*Source excerpt*.
*-*-*

It’s that most wonderful time of the year: the holidays are over and packed away, a brand new year has been pout on the calendar, and the biggest tech trade show of the year, The Consumer Electronic Show in Las Vegas, is about to kick off. CES 2017 officially starts this Thursday, but there’s plenty going around already.
What can you expect this year? Aside from the usual smattering of HDTV’s, Drones, VR, Headsets, Unnecessary wearables, and automotive If Only’s, we’re going to broadcast as many live events right here and on Facebook.
Keep your eye out for a bunch of giveaways, contests and a live blog during the entire CES 2017 experience.
We’ve been prepping for CES 2017 since last year, and we’ve already seen some very cool things to come. Stay tuned all week, because the best stuff at CES often comes from the most unexpected booths.
Beautiful and ever more stunning TVs are something of a staple at CES. It’s always a show of the biggest, most beautiful screens you’ll ever seen in one place. CES 2017 promises to hold the theme of 4K and HDR front and centre, much like it did last year. The entry price for 4k has dropped significantly, so this year TV Makers will have to pitch something new to get the last few holdouts on board: whether it’s content, gimmicks, or new features. All the big players will be there – LG, Sony, Samsung and Panasonic – along with lots of smaller companies (think Hisense, LeEco and more) looking to make a name for themselves.
LG is expected to show off its stunning OLED displays yet again, and rumour suggests Song might be doing the same. Samsung has long pushed the curved TV, so expect to see more than a few of those.
HDR is quickly become the bar for TVs, and HDR10 is winning a format war over Dolby’s Vision. That could all change depending on where the crowd at CES 2017 goes. We’ll also likely see a lot of smart TVs – everything from Roku, Tizen, Chromecast and AndroidTV.
SELF-DRIVING CARS for some reason
There’s a recent meme about CES now being an acronym for “Car Electronics Show”. That doesn’t seem likely to change. Ford showed up a couple of years ago, and now it seems that half the show is filled with Automakers and suppliers showing off their latest toys. CES 2017 is no different.
2017 is likely to be a year we see a lot more off connected cars and self-driving vehicles. Self-driving has quickly gone from science-fiction to very real life – even Uber is rolling them out. CES 2017 might well be the year self-driving cars become the norm. But we’ve been said that for a while.
And much in the same way our homes are now cloud-connected smart homes, are cars will go the same way. More and more vehicles are becoming smart, gaining the ability to send information on tire pressure, maintenance needs and even communicate with the smart home. Self-driving cars are only going to get better at being connected, getting information about live traffic, road closures and weather as it happens. We may even see examples of technologies that can add this functionality to older vehicles.
GADGETS WILL BE EVERYWHERE
CES is a show of gadgets. Everytihng is going USB-C, and with a new plug means new docks, hubs, drives, adapters, dongles, headphones, chargers, peripherals and on and on and on. USB-C was a bigpromise in terms of change, and we could see forms are wild as Monitors that also act as a USB hub, charge your laptop and even get video all over one plug. We could also see Thunderbolt 3 make an appearance, and really, any device that might benefit from higher data transfer speeds – and what wouldn’t? – will be enhanced. The catch is that USB-C is very complicatedto get right. Some gadgets might not have the tech down yet.

*-*-*

*Required task 1*. In the CES 2017 preview, which HDR format is described as winning a format war over Dolby's Vision?
*Required task 2*. Extend the CES 2017 preview beyond its final sentence.

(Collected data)
*-*-*

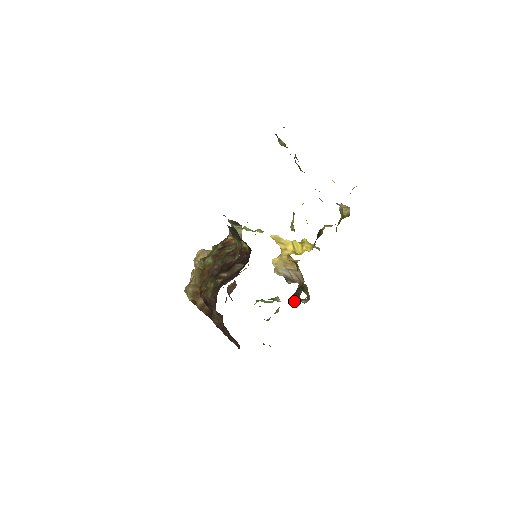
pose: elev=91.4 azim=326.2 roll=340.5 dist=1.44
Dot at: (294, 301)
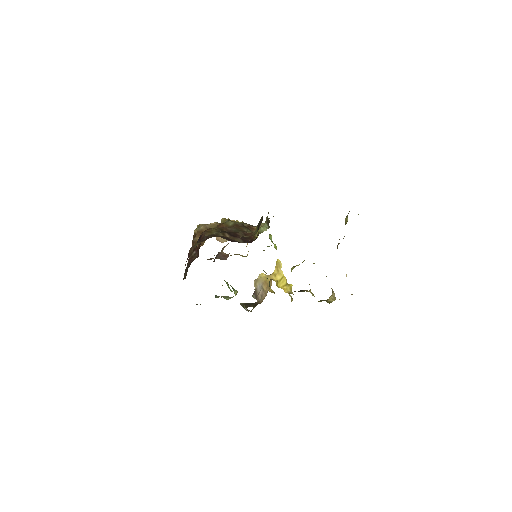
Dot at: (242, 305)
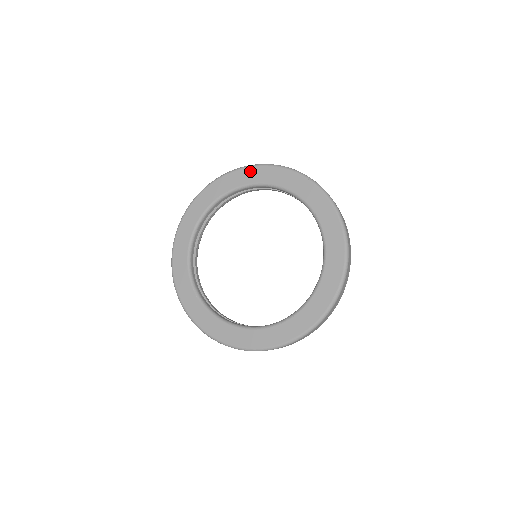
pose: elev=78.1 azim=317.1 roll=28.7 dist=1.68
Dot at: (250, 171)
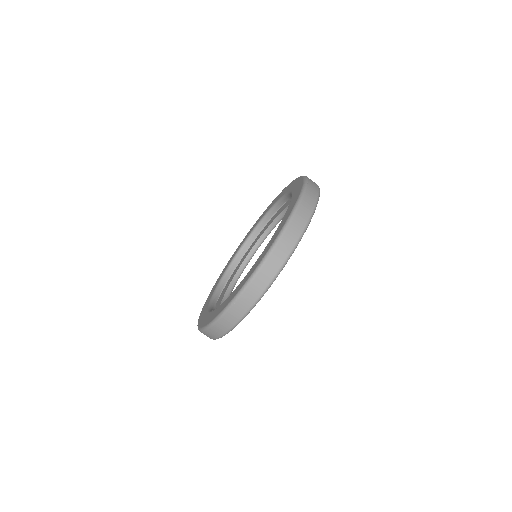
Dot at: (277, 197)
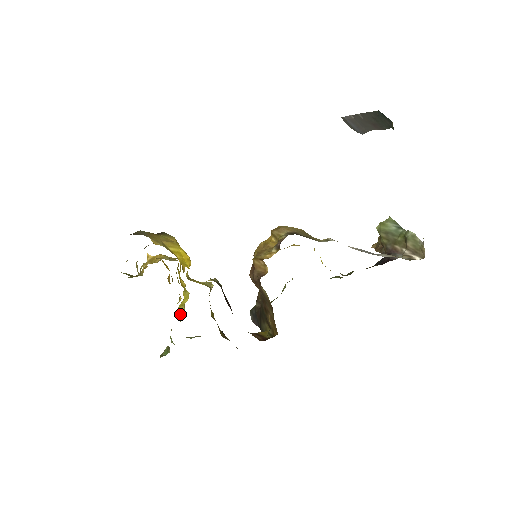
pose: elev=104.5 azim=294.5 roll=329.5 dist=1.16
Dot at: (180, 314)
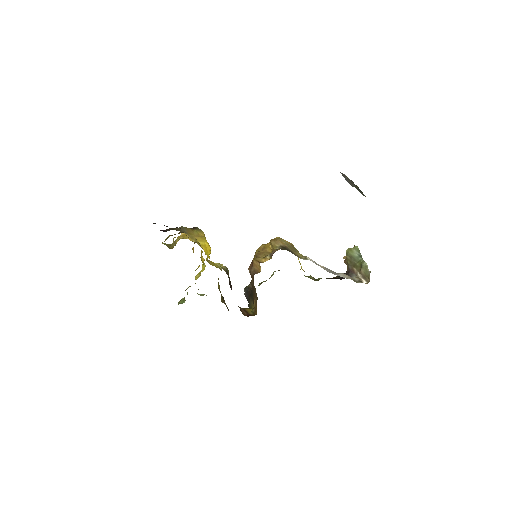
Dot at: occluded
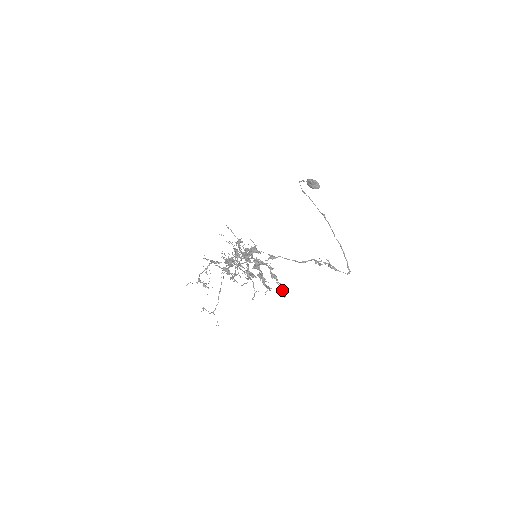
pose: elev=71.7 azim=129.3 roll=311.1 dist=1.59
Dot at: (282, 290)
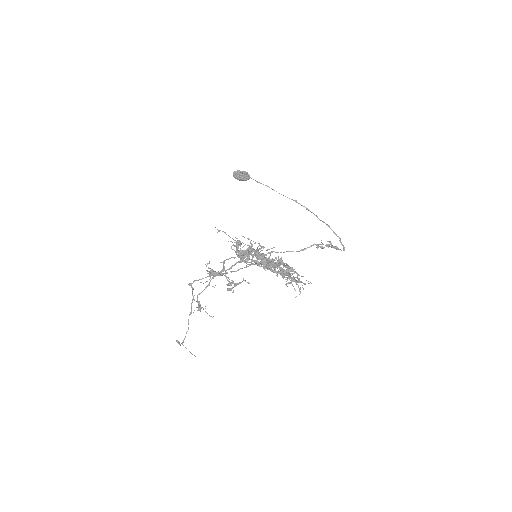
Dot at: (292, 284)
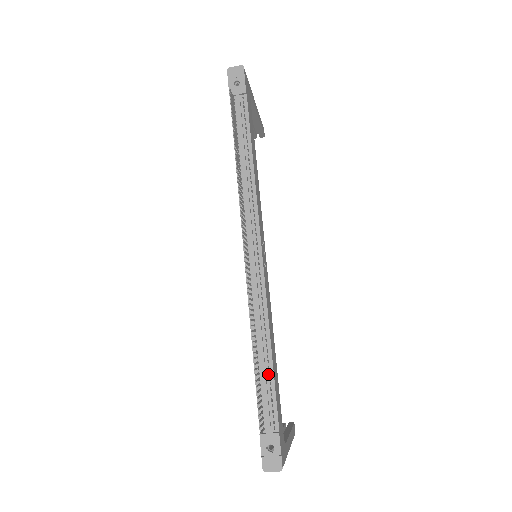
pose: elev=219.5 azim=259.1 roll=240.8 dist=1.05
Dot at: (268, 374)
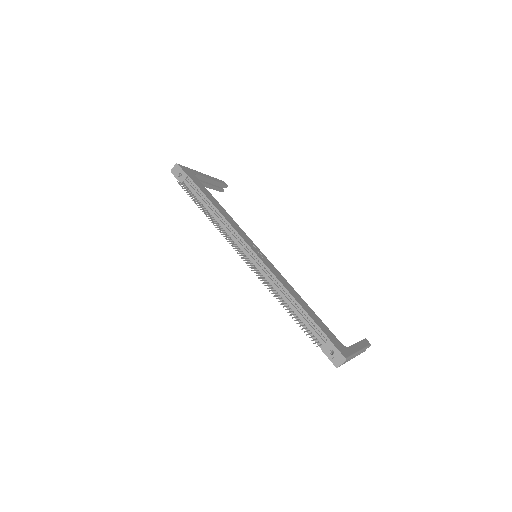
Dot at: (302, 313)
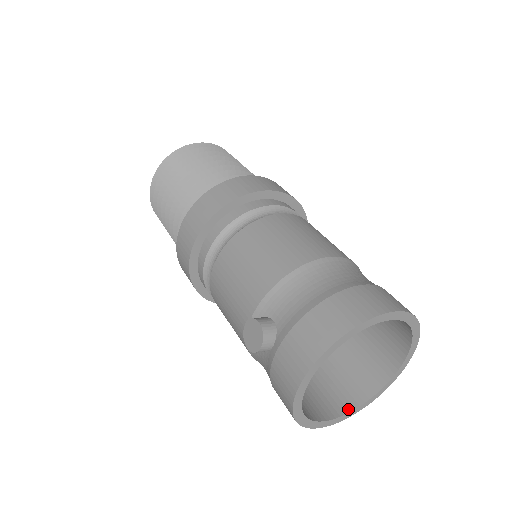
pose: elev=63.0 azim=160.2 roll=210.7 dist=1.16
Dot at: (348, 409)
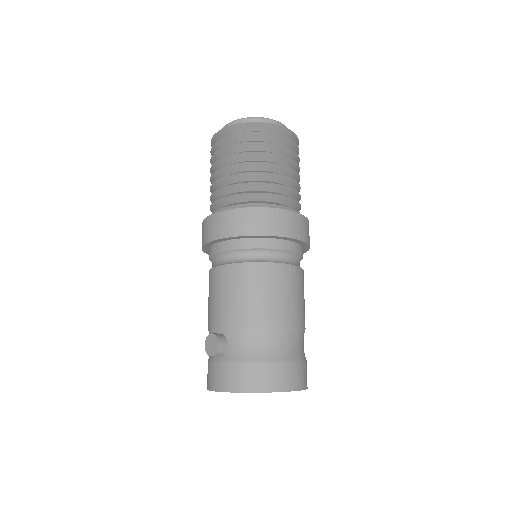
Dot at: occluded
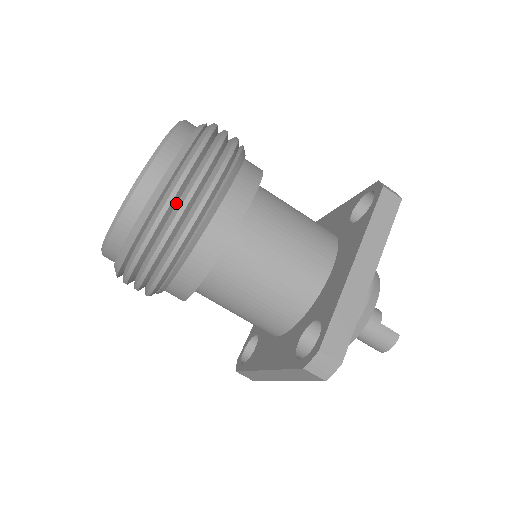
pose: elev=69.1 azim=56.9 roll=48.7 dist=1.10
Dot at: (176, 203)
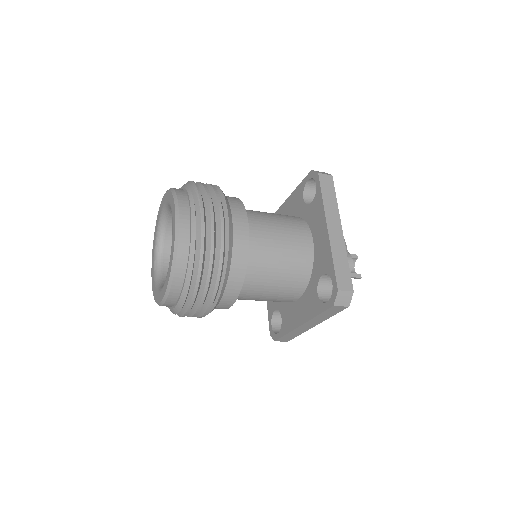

*-*-*

*Answer 1*. HDR10

*Answer 2*.
The other big trend is Kickstarters. These are walls a risky venture: you put u[p the money up front and it might be a prototype that never makes it to market. Even if you get a copy, will it work as advertised? CES is always a good chance to see these Kickstarters in the real world, and a lot of focus at CES 2017 will be centered around the Sevenhugs Smart Remote, ready to ship this year.
CES 2016 was full of VR hype – much of it warranted. CES 2017 could be the big year, with the slow crawl of headsets going mainstream. There’s going to be a lot of VR at the show, but the sheen might be worn off. Facebook’s Oculus – which has dominated the industry since it appeared in 2013 – is taking a year off. HTC’s Vive headset is unlikely to get a big update, and smaller companies have already started to ship, giving other companies less of reason to come to CES 2017.
Conversely,with the first wave of devices in the public’s hands, we could see a big push for experimental features: hand controls, all-in-ones, inside tracker, or amazing peripherals. CES 2016 has a large segment of headsets aimed directly at the Chinese market – a very strong, quick-growing segment of the VR industry. A lot of the products look and feel like short-term products, compared to the sturdier Rift and Vive devices. We could also see a larger VR ecosystem begin to appear. Both Intel and Qualcomm are likely to talk a lot about VR at the show, giving the idea of a larger, more device-diverse ecosystem a boost.
Augmented Reality, or AR, is usually at CES but until Microsoft’s Hololens has been conspicuously absent from many headsets. Given the interest in HoloLens, that may change.
IS THE PC BACK?
For years we have heard about the death and demise of the personal computer. PC’s, they said, were obsolete, sales are down. Yes and No, is the hindsight reply. PC sales are still around and it’s more likely that computers have changed form factor, from a desk-sitting screen and box to a touchable pad or touch-screen device smaller enough to be mobile. CES 2017 has the usual trends on display: processor upgrades to faster and smaller, designs that go beyond 2-in-1 forms and affordably priced VR packages that promise to go mainstream.
Intel and Nvidia use CES to showcase their latest and greatest CPUs and GPUs, so expect more power, better speed, cheaper price and smaller form. As for actual desktop computers, Razer’s modular tower Project Christine could make an appearance, and we usually see LG show off some roll-up-able displays.
That leaves us with Gaming and VR. VR is still a niche technology, and that could leave PCs to make it a mainstream operation. It would be no surprise to see VR-ready PCs and even VR-ready laptops. Any PC under $1,000 that is VR ready could go along way to make VR mainstream.
Hardcore PC Gamers always have something to look forward to at CES. 2016 saw Razer unveil it’s Blade Steel gaming laptop and Blade core that transforms mobile machines into powerhouses of computing power. Let’s hope we see more ideas like that, that push the envelope of what we call desktop computers.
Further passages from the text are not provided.